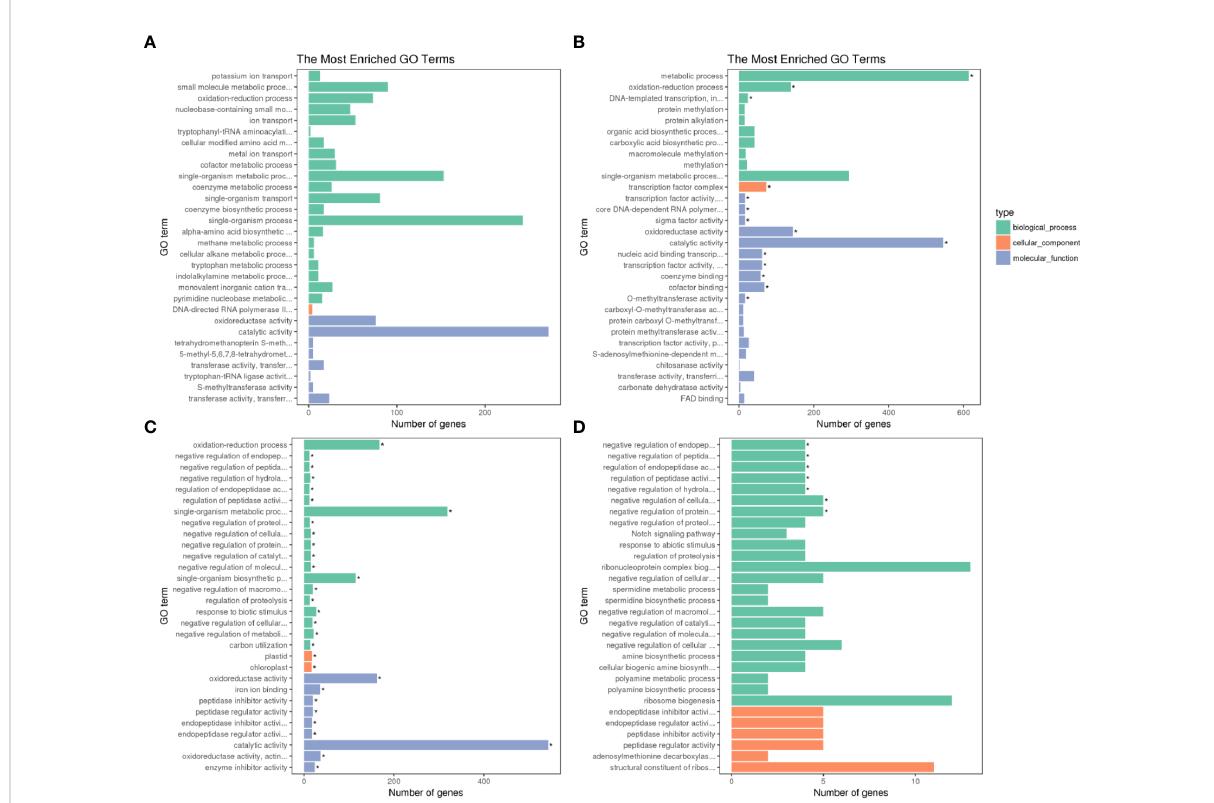
FIGURE 3 GO categorization of the DEGs. DEGs were separated into metabolic categories based on biological processes, cellular components and molecular functions. GO categorization of the DEGs in N4 (A) , N8 (B) , M4 (C) , and M8 (D) . N4 and N8 represent the comparison groups of the genes identi fi ed at 4 h and 8 h after treatment in Adina. M4 and M8 represent the comparison groups of the genes identi fi ed at 4 h and 8 h after treatment to 0 h in Zhaodong. *Asterisk means DEGs were signi fi cantly enriched in this GO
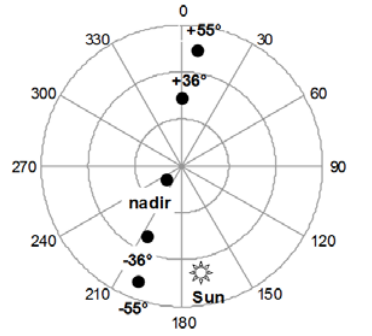
Figure 2. Polar plot showing the actual positions of the five angular CHRIS images during acquisition on 6 September 2005. The solar zenith angle was 46°, the solar azimuth angle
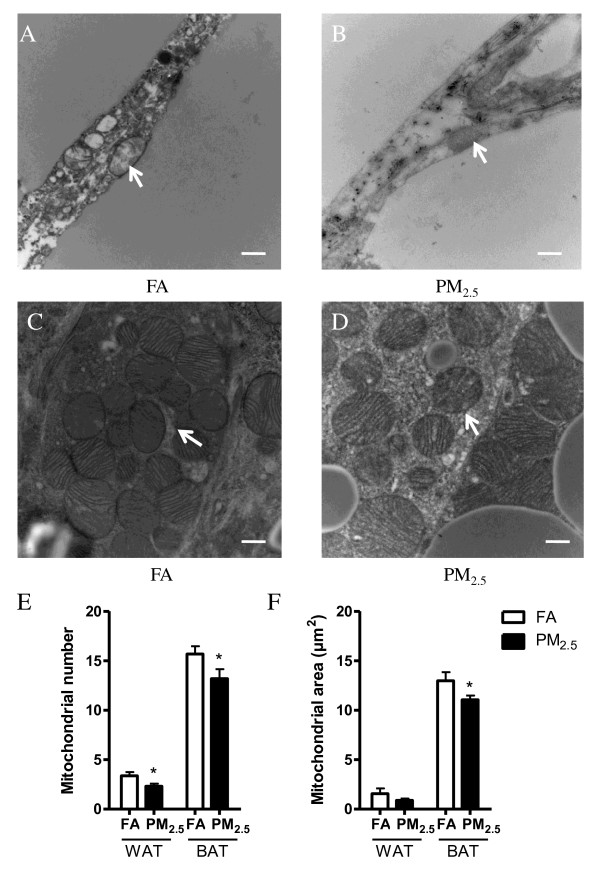
The number and area of mitochondria in the eWAT and iBAT. A-B. Representative TEM images of eWAT. C-D. Representative TEM images of iBAT (Arrows point to mitochondria). E: The analysis of mitochondrial number per field in the eWAT and iBAT. F: The analysis of mitochondrial area per field in the eWAT and iBAT. n = 4. *P < 0.05 vs. FA. Scale bars represent 500 nm in panels A, B, C and D.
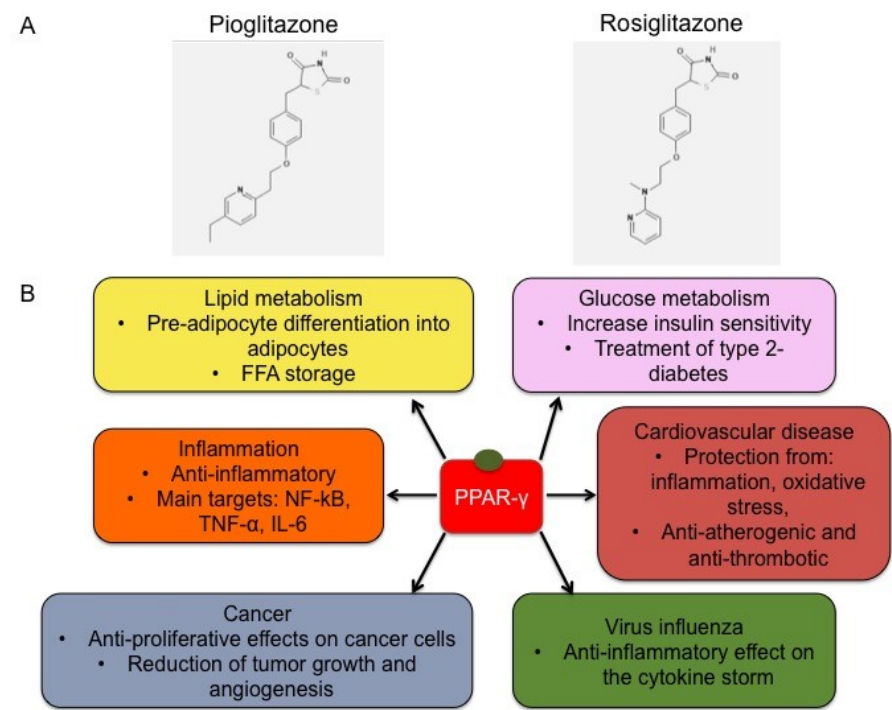
Figure 2. Chemical structure of representative TZDs and functions. ( A ) Chemical structure of pioglitazone (CID = 4829) and rosiglitazone (CID = 77999) [45]. ( B ) Schematic representation of TZD effects. The binding of TZDs, like pioglitazone and rosiglitazone, to PPAR- γ induces its activation, triggering the modulation of target gene expression and a broad range of mechanisms, including lipid metabolism, regulation of glucose levels, inflammatory processes, cell proliferation and migration, cardiovascular diseases and vascular remodeling, and cytokine storm occurrence under virus infections. Molecules 2020 , 25 , x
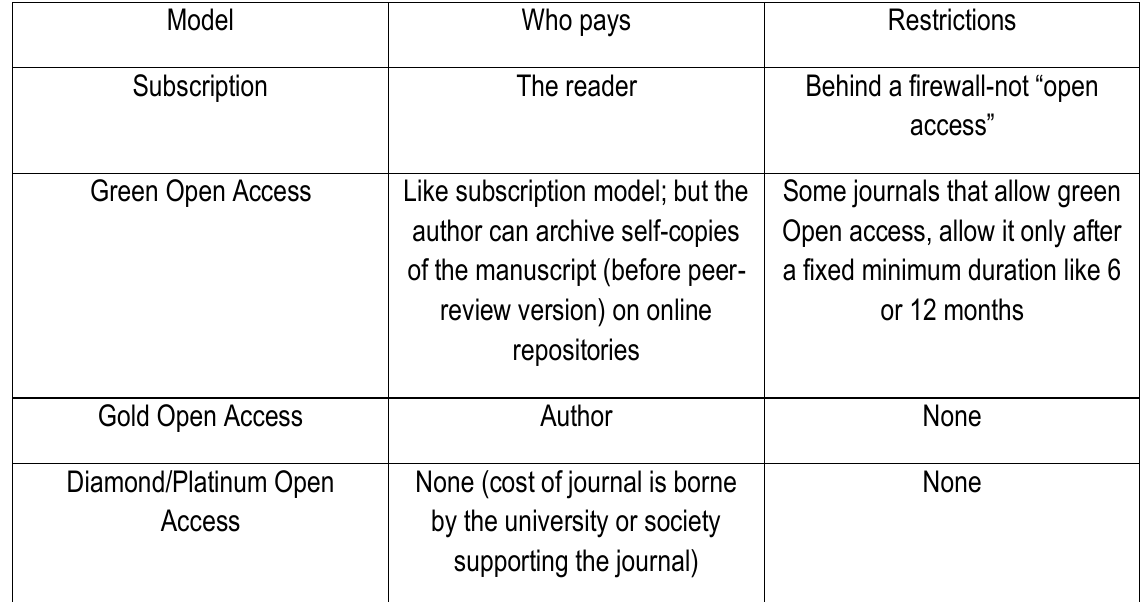
Table 1. Different publication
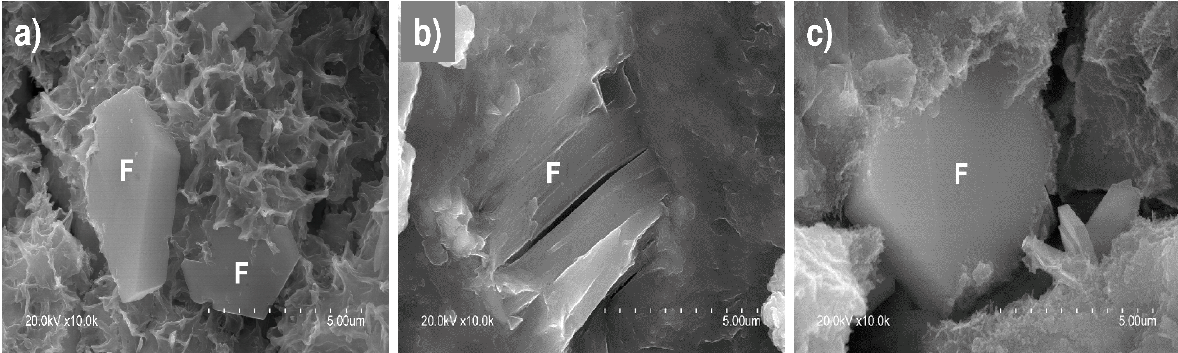
Figure 10. Friedel’s salt in 56-d 0.5 M NaCl-soaked pastes (×10,000): ( a ) OPC; ( b ) M1; ( c ) M2. The pastes exposed to the 0.3 M Na 2 SO 4 solution were observed to form gypsum de- posits clustering primarily in pores (Figure 11a), where the conditions for nucleation were most favourable [66,67]. Typically elongated needle-like ettringite (Figure 11b) was also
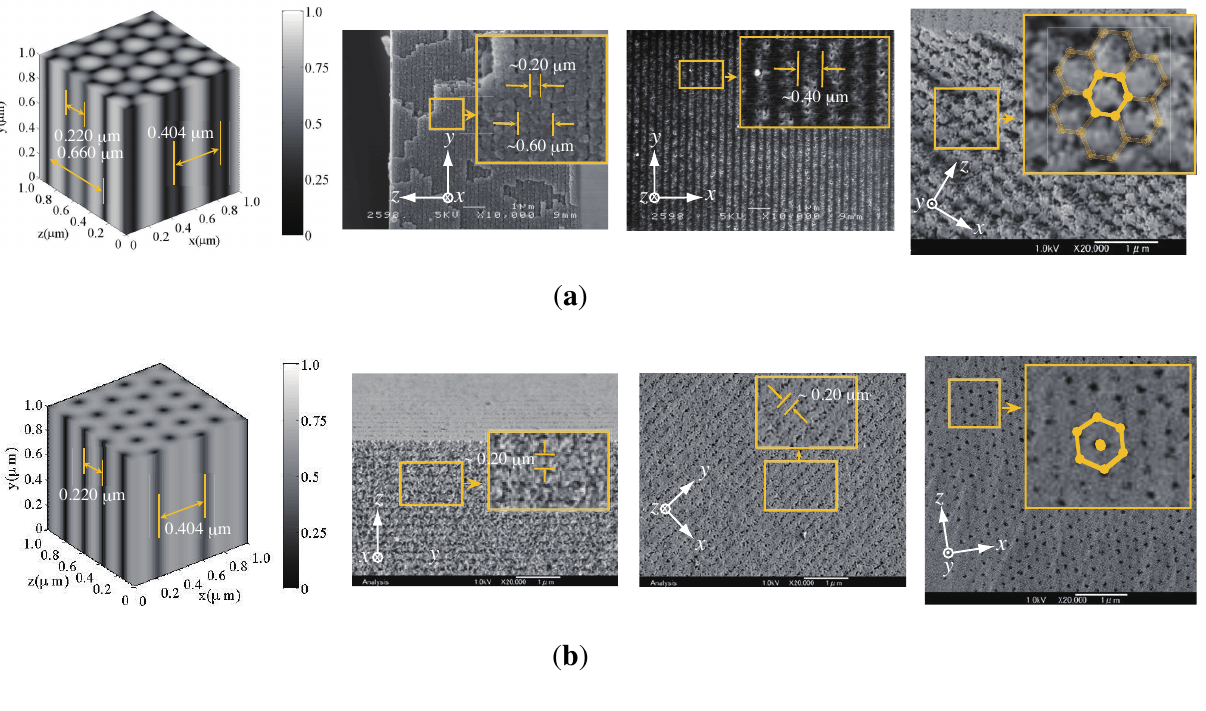
Figure 8. 3D polymer structures for HPDLC films under three-beam interference holographic polymerization by using three ( a ) s- and ( b ) p-polarized plane waves. Calculated 3D polymer distributions in volume fraction, cross sectional SEM images in the y - z , x - y and x - z planes are shown in order from the left in ( a ) and ( b ).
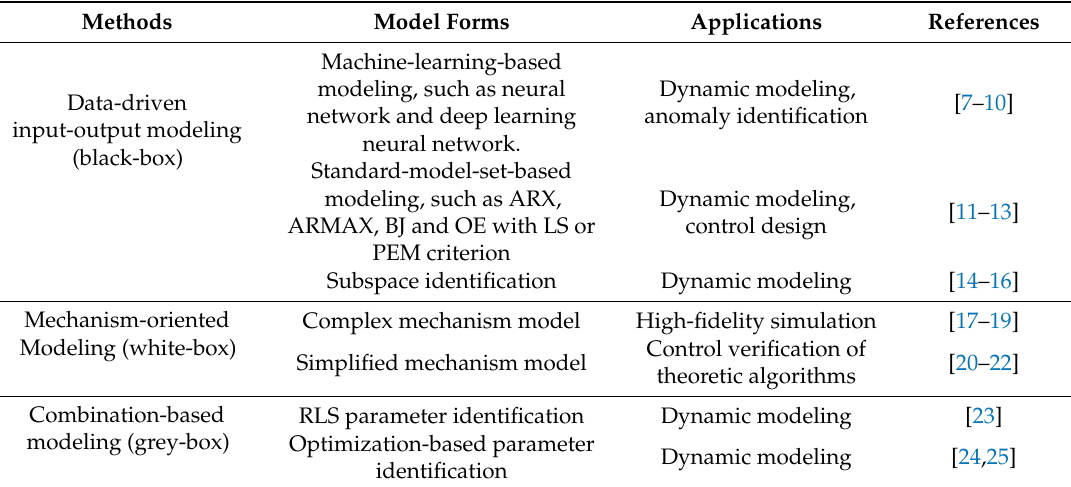
Table 1. Summary of di ff erent identification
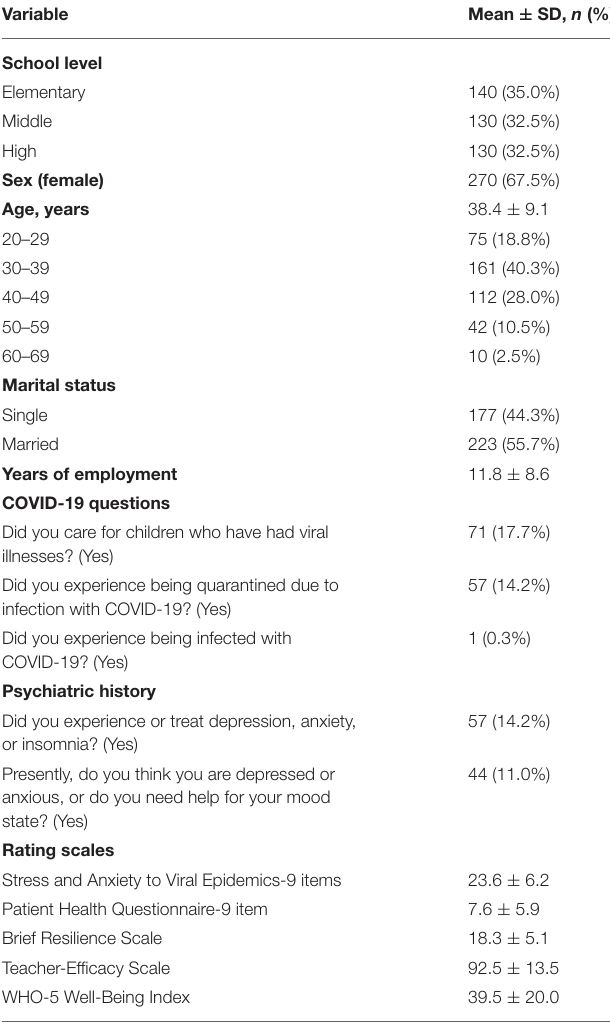
Table 5A ). The pathway from stress and anxiety to the viral epidemic (independent variable) through resilience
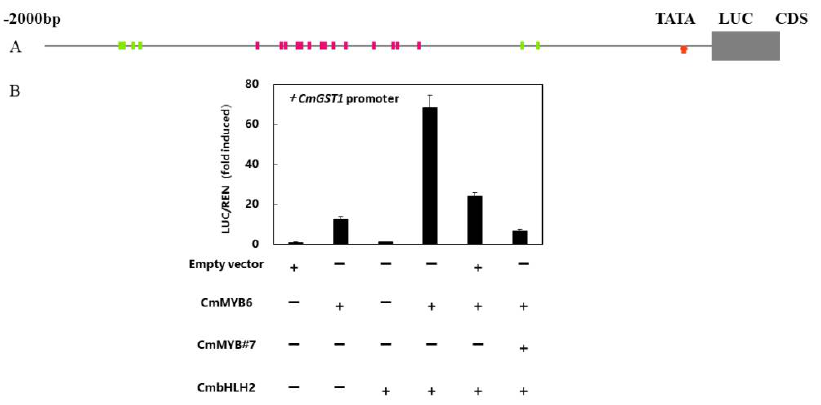
Figure 7. Regulatory effect of CmMYB6 , CmbHLH2 and CmMYB#7 on the CmGST1 promoter. ( A ) Schematics of CmGST1 promoter, green rectangles meant that MYB recognized cis -elements and red rectangles meant that bHLH recognized cis -elements. TATA was labeled by a red arrow. ( B ) The regulatory effects of CmMYB6 , CmbHLH2 and CmMYB#7 on the CmGST1 promoter used dual-luciferase analysis. Data were means ( ± SE) from three independent biological replicates.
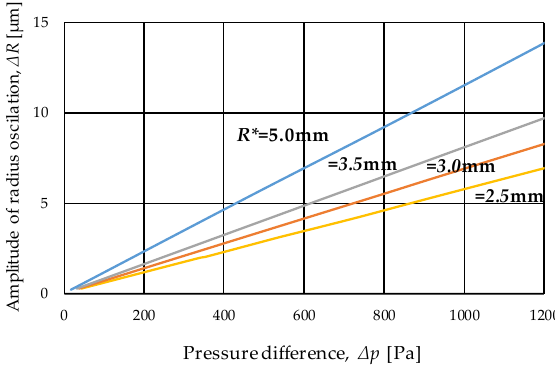
Figure 4. Amplitude of radial oscillation and pressure estimated by Equation (4).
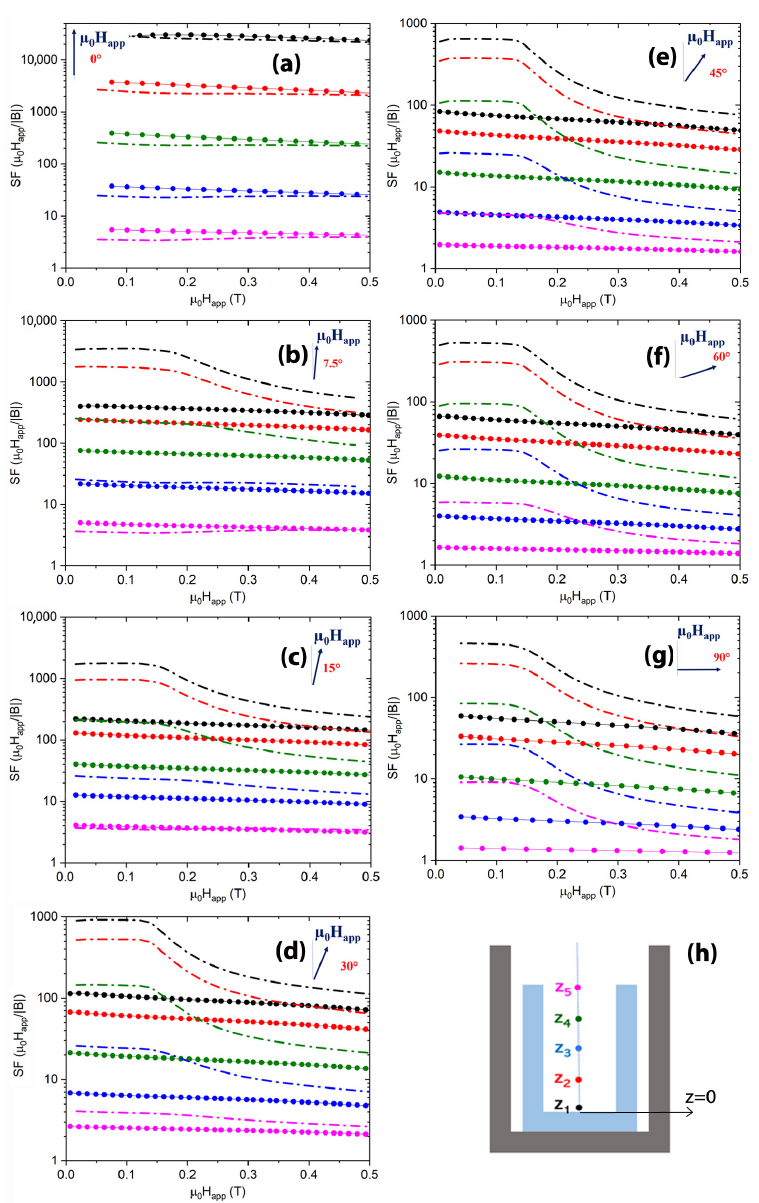
Figure 10. Comparison between the SFs of the single SC cup (dot symbols) and of the configuration HCC3 (dash dot lines). Each frame ( a – g ) corresponds to a different tilt angle of the applied magnetic field. Assuming z = 0 the axial coordinate of the close extremity of the SC cup, the curves refer to positions z 1 = 1.0 mm (black curves), z 2 = 5.0 mm (red curves), z 3 = 9.2 mm (green curves), z 4 = 13.7 mm (blue curves), and z 5 = 18.3 mm (magenta curves), indicated in the HCC3 schematic view shown in the frame ( h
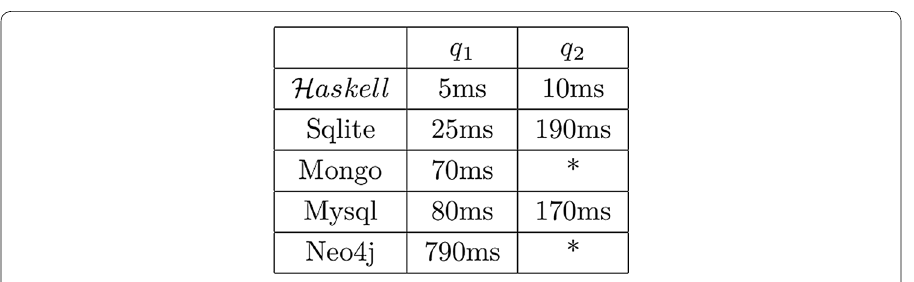
Fig. 9 Performances comparison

+++++

# [TASK OBJECTIVE]
Beginning with the line that contains "The number and" and ending with the line that contains "Figure 10. Friedel’s", reproduce the listing exactly, pictures excluded.

# [SOLUTION TO THIS PROBLEM]
The number and area of mitochondria in the eWAT and iBAT. A-B. Representative TEM images of eWAT. C-D. Representative TEM images of iBAT (Arrows point to mitochondria). E: The analysis of mitochondrial number per field in the eWAT and iBAT. F: The analysis of mitochondrial area per field in the eWAT and iBAT. n = 4. *P < 0.05 vs. FA. Scale bars represent 500 nm in panels A, B, C and D.
Figure 2. Chemical structure of representative TZDs and functions. ( A ) Chemical structure of pioglitazone (CID = 4829) and rosiglitazone (CID = 77999) [45]. ( B ) Schematic representation of TZD effects. The binding of TZDs, like pioglitazone and rosiglitazone, to PPAR- γ induces its activation, triggering the modulation of target gene expression and a broad range of mechanisms, including lipid metabolism, regulation of glucose levels, inflammatory processes, cell proliferation and migration, cardiovascular diseases and vascular remodeling, and cytokine storm occurrence under virus infections. Molecules 2020 , 25 , x
Table 1. Different publication
Figure 10. Friedel’s salt in 56-d 0.5 M NaCl-soaked pastes (×10,000): ( a ) OPC; ( b ) M1; ( c ) M2. The pastes exposed to the 0.3 M Na 2 SO 4 solution were observed to form gypsum de- posits clustering primarily in pores (Figure 11a), where the conditions for nucleation were most favourable [66,67]. Typically elongated needle-like ettringite (Figure 11b) was also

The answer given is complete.